Right to Accounting of Disclosures. You have the right to request an accounting of the disclosures of your health information made by us. This accounting will not include disclosures of health information that we made for the purposes of treatment, payment or health care operations or pursuant to a written authorization that you signed.
Right to Amend. You have the right to request an amendment of your health information that is maintained by or for our Practice and is used to make health care decisions about you. We may deny your request if it is not properly submitted or does not include a reason to support your request.
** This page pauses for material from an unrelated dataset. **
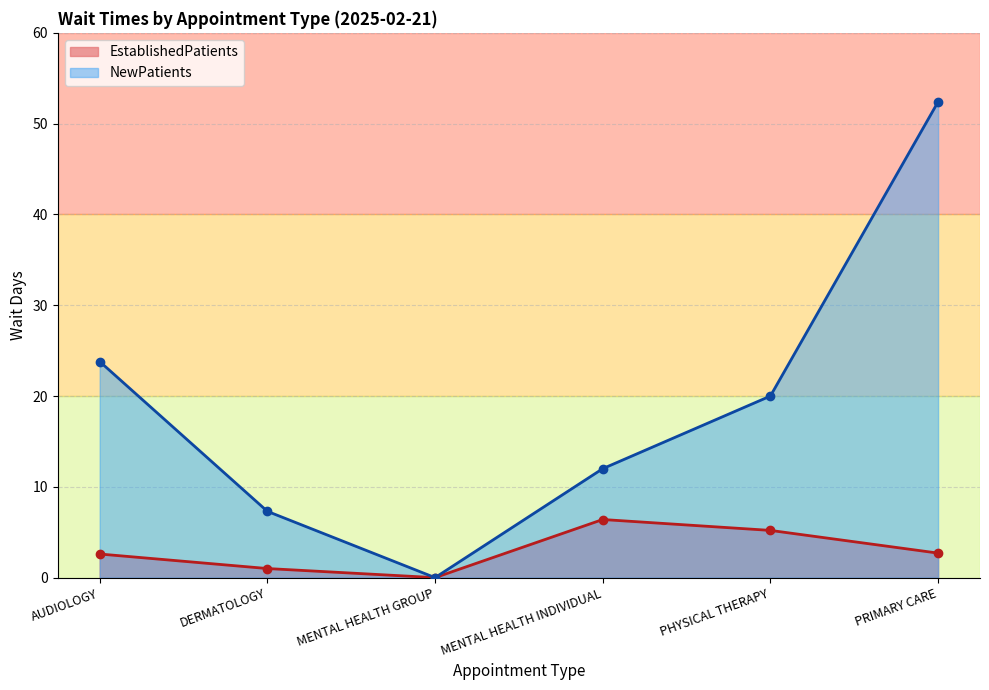

Reading right to left, extract all data points from this chart.

EstablishedPatients: PRIMARY CARE=2.7	PHYSICAL THERAPY=5.2	MENTAL HEALTH INDIVIDUAL=6.4	MENTAL HEALTH GROUP=0.0	DERMATOLOGY=1.0	AUDIOLOGY=2.6
NewPatients: PRIMARY CARE=52.4	PHYSICAL THERAPY=20.0	MENTAL HEALTH INDIVIDUAL=12.0	MENTAL HEALTH GROUP=0.0	DERMATOLOGY=7.3	AUDIOLOGY=23.8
We may also deny your request if the information sought to be amended: (a) was not created by us, unless the person or entity that created the information is no longer available to make the amendment; (b) is not part of the information that is kept by or for our Practice; (c) is not part of the information which you are permitted to inspect and copy; or (d) is accurate and complete.
Right to Request Restrictions. You have the right to request a restriction or limitation on the health information we use or disclose about you for treatment, payment, or health care operations. You also have the right to request a limit on the health information we disclose about you to someone, such as a family member or friend, who is involved in your care or in the payment of your care. For example, you could ask that we not use or disclose information regarding a particular treatment that you received. We are not required to agree to your request. If we do agree, that agreement must be in writing and signed by you and us.
Right to Request Confidential Communications. You have the right to request that we communicate with you about your health care in a certain way or at a certain location. For example, you can ask that we only contact you at work or by mail.
Right to a Paper Copy of this Notice. You have the right to receive a paper copy of this Notice at any time. Even if you agreed to receive this Notice electronically, you are still entitled to a paper copy of this Notice.
G. QUESTIONS OR COMPLAINTS
If you have any questions regarding this Notice or wish to receive additional information about our privacy practices, please contact our Privacy Officer at 419-424-0380 ext 3141. If you believe your privacy rights have been violated, you may file a complaint with our Practice or with the Secretary of the Department of Health and Human Services. To file a complaint with our Practice, contact our Privacy Officer at 200 West Pearl Street, Findlay, Ohio, 45840. All complaints must be submitted in writing. You will not be penalized for filing a complaint.
This notice becomes effective on April 14, 2003.